The book is built upon what seem like contemplative, pedestrian journeys. There is a sense of walking from the edges of towns, through the grasslands, past fly-tips in unkempt peripheries, then moving through the tract housing and low-rise apartment blocks, the flat rectangular factories and arriving at the cavernous shopping areas before returning. The photographs, although diverse in form and freely made, emphasise the monotonies of architecture, the functionality of homes, the uniformity of sizes. Many pictures are spare of immediate drama; foregrounds are empty except for scrubland and concrete highways pave in whole half frames – or seem to show little but the litter that falls from cars and blows, until it is snagged on the slopes at the edges of highways.
The book has been carefully reproduced, so close to the originals that it is possible to understand the effect those six inch-or-so high originals would create when stretched around galleries over recent decades. Diner windows veil dark interiors, welling to black; figures are nearly lost in the shadow of unremarkable buildings, or fading under what Tod Papageorge would later describe, when writing about these pictures, as a light of “virtually nuclear intensity”. When he was making the work Adams moved between two cameras. The rectangle of a more traditional territorial survey initially dominates the book, before the square format becomes a preferred way to photograph the interiors of shops, offices and homes. In retail areas, adults are seen alone and often from a distance. They sit at tables in vast yet mostly empty malls. The square seems appropriate and stifling, offering no sense of how those workers, who have passed through the streets so freely until now, may ever leave the factories, thrift stores or supermarkets of this Colorado town.

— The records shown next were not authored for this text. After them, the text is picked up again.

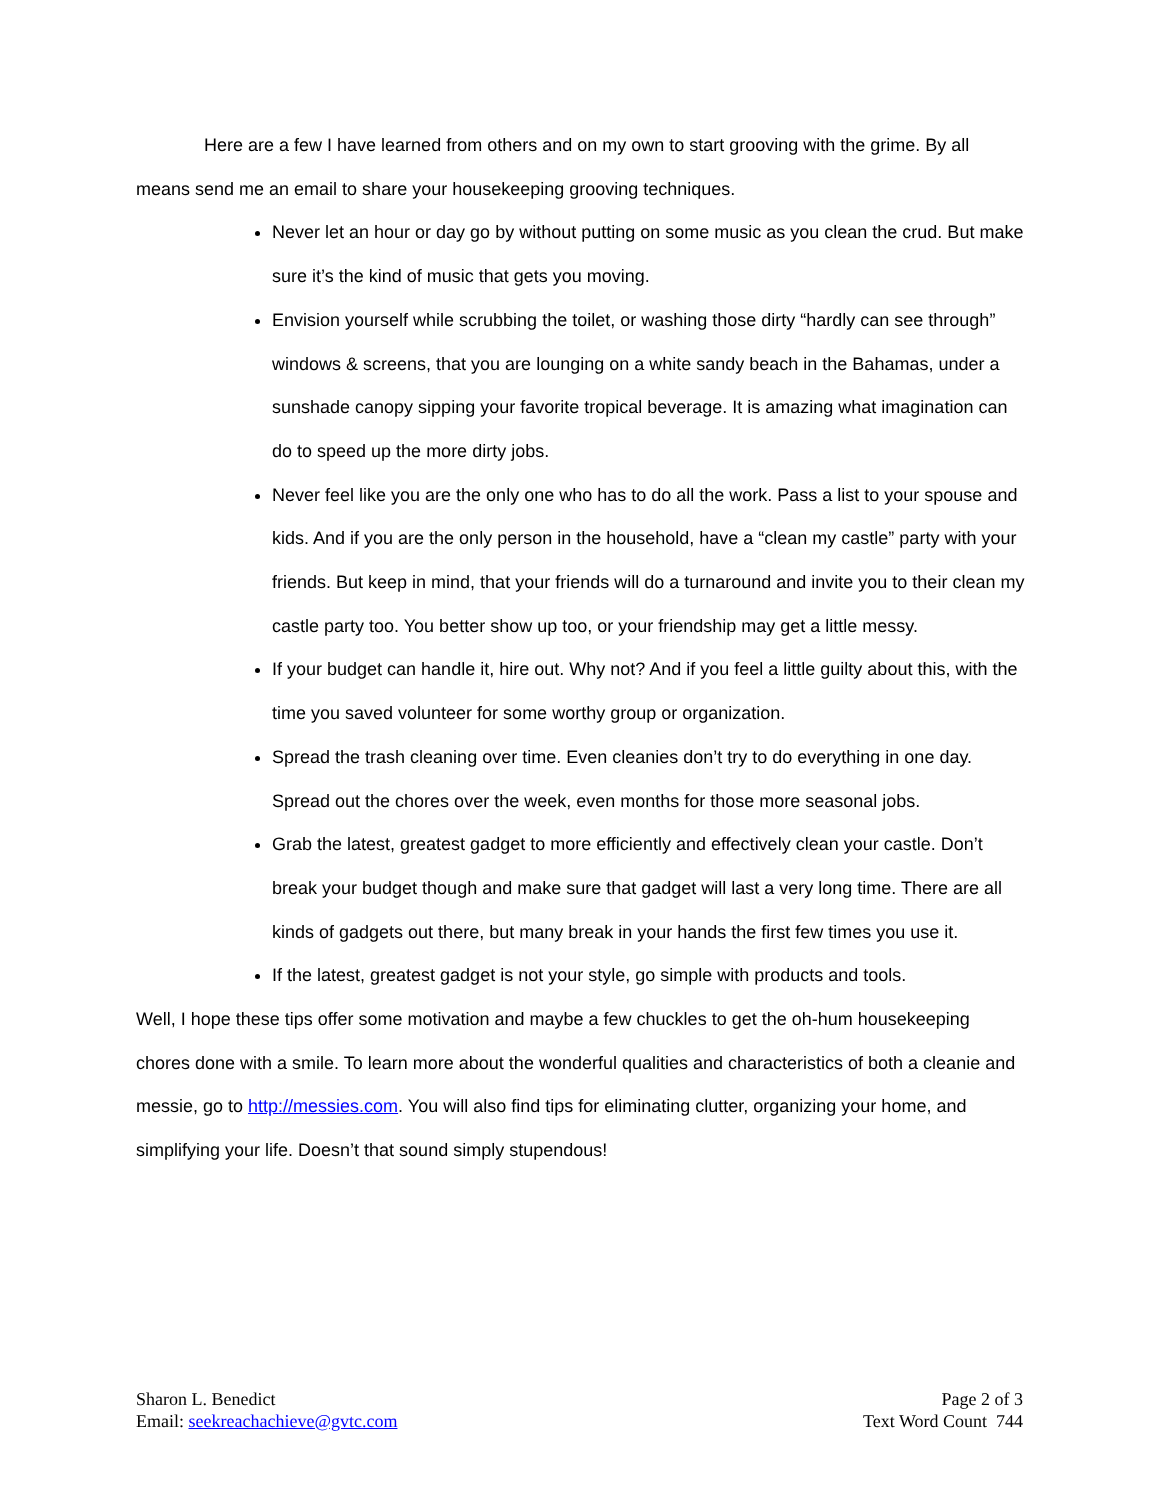Here are a few I have learned from others and on my own to start grooving with the grime. By all means send me an email to share your housekeeping grooving techniques.
Never let an hour or day go by without putting on some music as you clean the crud. But make sure it’s the kind of music that gets you moving.
Envision yourself while scrubbing the toilet, or washing those dirty “hardly can see through” windows & screens, that you are lounging on a white sandy beach in the Bahamas, under a sunshade canopy sipping your favorite tropical beverage. It is amazing what imagination can do to speed up the more dirty jobs.
Never feel like you are the only one who has to do all the work. Pass a list to your spouse and kids. And if you are the only person in the household, have a “clean my castle” party with your friends. But keep in mind, that your friends will do a turnaround and invite you to their clean my castle party too. You better show up too, or your friendship may get a little messy.
If your budget can handle it, hire out. Why not? And if you feel a little guilty about this, with the time you saved volunteer for some worthy group or organization.
Spread the trash cleaning over time. Even cleanies don’t try to do everything in one day. Spread out the chores over the week, even months for those more seasonal jobs.
Grab the latest, greatest gadget to more efficiently and effectively clean your castle. Don’t break your budget though and make sure that gadget will last a very long time. There are all kinds of gadgets out there, but many break in your hands the first few times you use it.
If the latest, greatest gadget is not your style, go simple with products and tools.
Well, I hope these tips offer some motivation and maybe a few chuckles to get the oh-hum housekeeping chores done with a smile. To learn more about the wonderful qualities and characteristics of both a cleanie and messie, go to http://messies.com. You will also find tips for eliminating clutter, organizing your home, and simplifying your life. Doesn’t that sound simply stupendous!
Sharon L. Benedict
Email: seekreachachieve@gvtc.com
Page 2 of 3
Text Word Count 744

The effect of What We Bought is accumulative. Adams writes in the book’s introduction of “what we purchased, what we paid and what we could not buy”. It’s useful to recognise the personal inflection of the book’s title, in contrast to the detachment that announced his earlier publications. Perhaps, looking at the work 30 years on, the photographer has allowed an expression of seasoned, slowly realised anger. What many pictures include, though hindered by the hoardings, telegraph poles and trees that Adams clearly shares with Walker Evans, is a sense of the settlement’s edge. The photographs seem to map a sense of isolation, even insignificance against the wider America beyond. Gradually it becomes clear that, tucked under the tall, midday skies of this American West, the horizon promises nothing.